- [Problem description]:
I'd like the data beneath this line reproduced exactly, without any of its images.

- [Data for analysis]:
[Start of section]

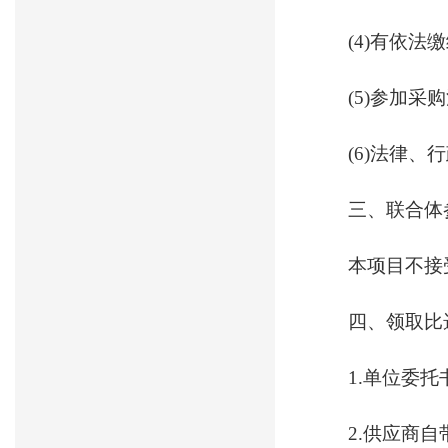
(4)有依
(5)参加
(6)法律
三、联合体
本项目不接
四、领取比
1.单位委
2.供应商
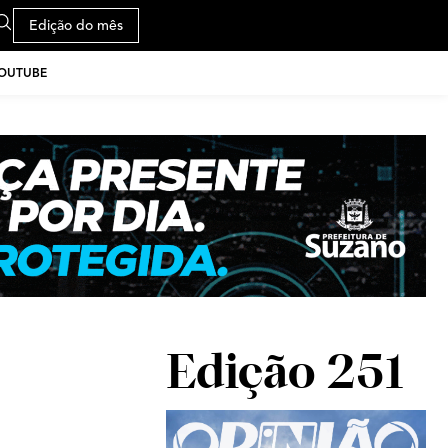
Edição do mês
YOUTUBE
Edição 251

[End of section]

- [Response to the task]:
(4)有依
(5)参加
(6)法律
三、联合体
本项目不接
四、领取比
1.单位委
2.供应商
Edição do mês
YOUTUBE
Edição 251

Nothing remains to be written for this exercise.